Ann sat on the arm of Williams' chair. "But where did he hear about the cottage?"

Crane didn't know.

"He couldn't have heard much," Williams asserted. "He wouldn't have asked the Jamesons to describe the woman if he had."

Crane admired Ann's eyes, quite green under artificial light. He said, "We agreed John found out about Richard and Carmel and killed Richard to stop the affair."

"But who killed John?" Williams objected. "We thought of that," Ann said. "He killed himself in remorse."

"What about Carmel?" Williams asked Crane, who was furtively tilting the shaker over his glass.

"I think she's beautiful," he replied.

Ann asked, "You're not going to get tight again, Bill?"

"Oh no." The shaker was empty, anyway. "Not me."

"I mean," Williams said, "couldn't Carmel have killed her husband?"

"Why?"

"She loved Richard, she wanted to avenge him."

Crane picked the olive out of his glass. It had absorbed enough alcohol to taste good. "Old man March thinks she killed him. He thinks she killed them both."

Williams asked, "Does he think she's going to wipe out the whole family... one by one?"

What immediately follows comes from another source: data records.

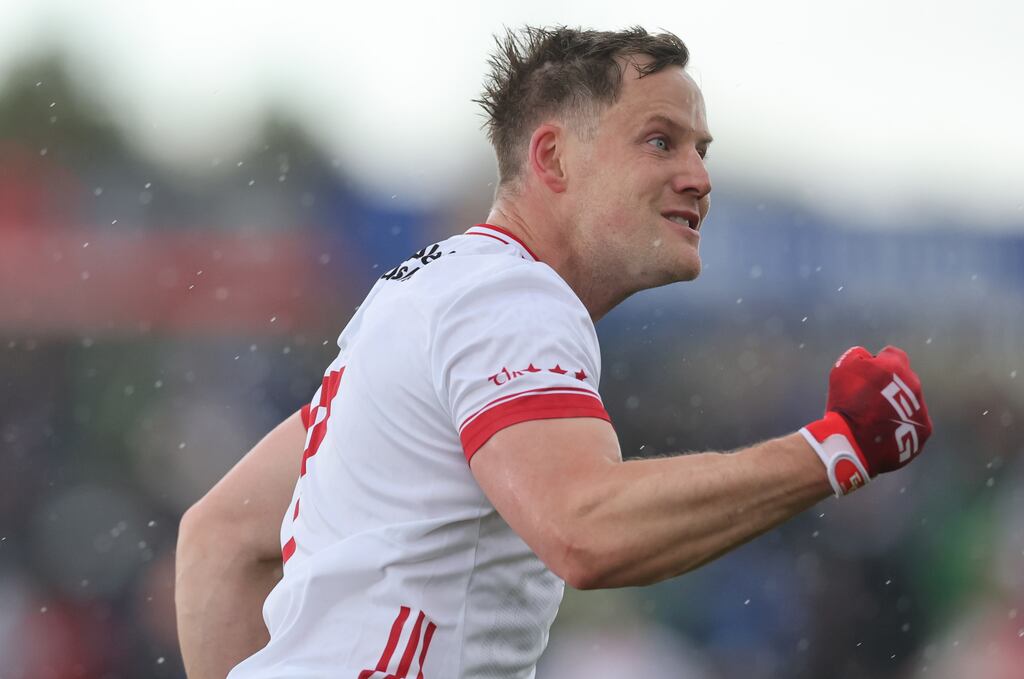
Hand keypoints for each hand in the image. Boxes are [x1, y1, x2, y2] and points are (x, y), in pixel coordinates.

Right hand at [800, 346, 932, 495]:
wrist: (853, 441)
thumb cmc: (845, 402)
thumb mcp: (842, 368)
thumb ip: (857, 355)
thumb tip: (866, 355)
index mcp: (896, 365)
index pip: (893, 354)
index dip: (878, 362)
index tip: (867, 373)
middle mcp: (914, 385)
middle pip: (904, 379)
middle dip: (890, 386)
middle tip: (869, 398)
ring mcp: (921, 409)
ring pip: (910, 403)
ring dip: (896, 407)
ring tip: (875, 420)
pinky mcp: (923, 433)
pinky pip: (914, 425)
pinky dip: (901, 427)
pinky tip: (883, 433)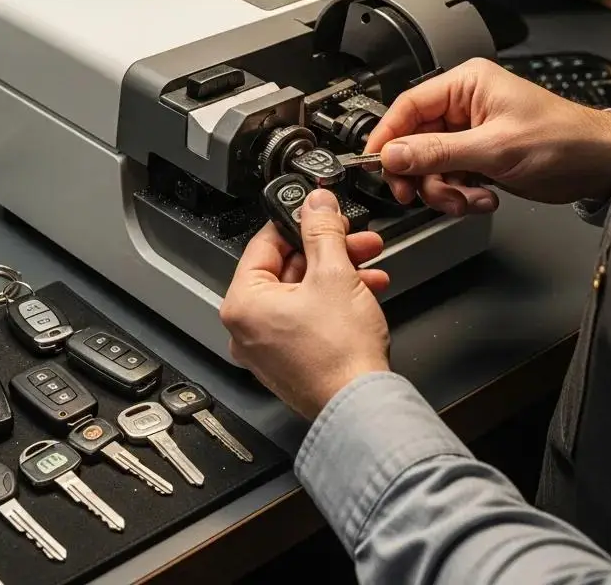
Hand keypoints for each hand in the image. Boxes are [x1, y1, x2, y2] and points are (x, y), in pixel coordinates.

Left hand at [220, 190, 390, 421]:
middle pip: (287, 268)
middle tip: (352, 236)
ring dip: (338, 272)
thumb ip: (322, 230)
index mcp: (242, 303)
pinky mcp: (292, 360)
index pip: (264, 244)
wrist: (363, 407)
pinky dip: (335, 300)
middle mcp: (247, 328)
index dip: (297, 222)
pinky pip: (309, 317)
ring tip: (367, 260)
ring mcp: (269, 347)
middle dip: (327, 249)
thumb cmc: (340, 355)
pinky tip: (366, 288)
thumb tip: (315, 204)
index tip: (318, 212)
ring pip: (303, 292)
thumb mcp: (334, 273)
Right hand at [364, 58, 610, 214]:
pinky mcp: (477, 157)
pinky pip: (448, 177)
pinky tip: (482, 197)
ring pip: (429, 165)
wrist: (601, 166)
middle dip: (421, 173)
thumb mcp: (494, 148)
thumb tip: (393, 153)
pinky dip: (459, 194)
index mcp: (465, 85)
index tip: (375, 163)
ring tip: (469, 198)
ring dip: (444, 189)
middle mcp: (463, 106)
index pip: (407, 106)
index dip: (387, 136)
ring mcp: (469, 133)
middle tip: (420, 193)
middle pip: (414, 141)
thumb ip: (437, 152)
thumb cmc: (564, 140)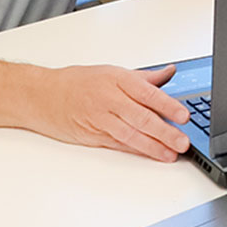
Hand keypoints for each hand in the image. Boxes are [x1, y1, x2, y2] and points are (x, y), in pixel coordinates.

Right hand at [30, 64, 190, 160]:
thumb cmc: (78, 82)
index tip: (184, 116)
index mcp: (117, 79)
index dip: (167, 105)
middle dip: (165, 131)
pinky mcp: (94, 136)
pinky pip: (119, 144)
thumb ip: (144, 77)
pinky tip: (150, 154)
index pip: (148, 93)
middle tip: (183, 141)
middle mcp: (109, 99)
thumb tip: (170, 73)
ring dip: (153, 146)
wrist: (42, 96)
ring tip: (170, 153)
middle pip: (141, 117)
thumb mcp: (113, 72)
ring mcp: (101, 119)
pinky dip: (136, 150)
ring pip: (131, 134)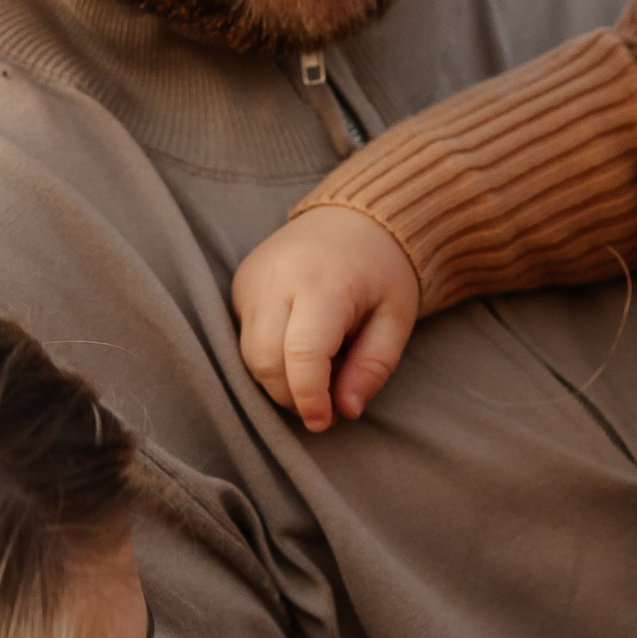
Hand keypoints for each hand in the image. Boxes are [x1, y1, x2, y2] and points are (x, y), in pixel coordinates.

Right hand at [233, 207, 421, 429]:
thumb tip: (345, 411)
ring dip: (277, 380)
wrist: (354, 216)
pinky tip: (297, 349)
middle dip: (290, 395)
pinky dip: (268, 357)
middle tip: (322, 403)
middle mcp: (278, 278)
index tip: (324, 421)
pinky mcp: (240, 283)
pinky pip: (244, 337)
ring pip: (248, 353)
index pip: (302, 354)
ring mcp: (252, 279)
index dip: (309, 397)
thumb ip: (372, 367)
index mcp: (324, 283)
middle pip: (265, 360)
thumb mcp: (395, 319)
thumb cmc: (381, 271)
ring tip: (315, 374)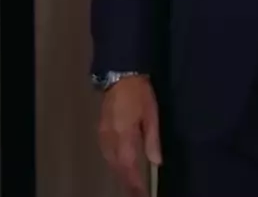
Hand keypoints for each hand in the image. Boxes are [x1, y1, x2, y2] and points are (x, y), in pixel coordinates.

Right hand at [98, 75, 161, 196]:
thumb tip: (156, 162)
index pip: (129, 167)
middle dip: (127, 183)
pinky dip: (114, 163)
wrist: (119, 74)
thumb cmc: (139, 93)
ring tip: (131, 184)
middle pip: (118, 168)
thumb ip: (152, 138)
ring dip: (120, 174)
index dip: (135, 184)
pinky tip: (120, 166)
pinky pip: (107, 154)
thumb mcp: (151, 113)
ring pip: (110, 162)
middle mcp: (110, 139)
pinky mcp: (101, 130)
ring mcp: (103, 135)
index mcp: (124, 135)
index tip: (142, 195)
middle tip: (137, 193)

"Gosh!" Crane said. "I didn't ask him."

After dinner, Beulah's brother, James, served Ann and Crane coffee and brandy in the library before a bright pine fire.

"I don't like being a detective," Ann said.

Crane was astonished. "What could be nicer than this?" He halted his demitasse halfway to his mouth. "And besides, it isn't costing us a cent."

"It's a dead man's house," Ann said.

"Are you afraid of ghosts?"

"I don't know what it is." She looked at him through very wide green eyes. "I think it's the way everybody dies. Doesn't it give you a creepy feeling, Bill?"

"I haven't had a creep yet, darling."

"I think it's the gas. It hasn't any odor or color; it just sneaks up and kills you. It's horrible. Thinking of it makes me feel it in my throat, choking off my breath."

"Don't think about it, then," Crane said.

"If I were a March I'd be scared to death." Light from the fire made her eyes glisten. "It's like having a curse on a family. So much hatred and death..."

"You aren't a March," Crane said. She was silent.

After a few minutes James brought Peter and Carmel into the library. Carmel took off her glossy mink coat, tossed it carelessly across the library couch. "Hello." Her voice had a throaty quality. She sat on the couch, crossed her legs. They were slender and long, but rounded.

"Hello," Crane said.

She had on a black velvet evening gown, so simple and so perfectly fitted to her body, that Crane knew it must have cost a lot of money. A diamond-and-ruby bracelet, on her left arm, glittered in the rays of the pine fire.

Ann greeted Peter. "How's the burglary business tonight?"

His face was pleasant with a smile. "I never start work before midnight."

"Then have a drink," Crane said.

James brought cups and fragile inhalers, and Ann poured them coffee from a chromium pot with an arched nose. Crane gave them good portions of brandy. Ann sat in a leather chair. Crane decided her legs were as attractive as Carmel's. They weren't so long, but the knees were better.

Peter said, "What we came over for was..." Crane interrupted him. "I know. You came for your car."

"Oh no."

"It's slightly damaged but it runs," Crane persisted.

"A pebble flew up and made a hole in the window," Ann explained.

"No, it was a bullet," said Crane.

"A passing car." Ann glared at him. "A stone must have shot up from its tires."

"It was an obvious attempt to assassinate us both." Crane said. "I was terrified."

While Ann poured the brandy Carmel said, "What we really came over for was to tell you about the Country Club dance Saturday night." Crane smelled her gardenia perfume.

"I told you Dad fixed you up with a membership," Peter said. "We thought you might like to come with us."

"That's awfully nice of you," Ann said.

"I only dance the bunny hug," Crane said. "Has that got out here yet?"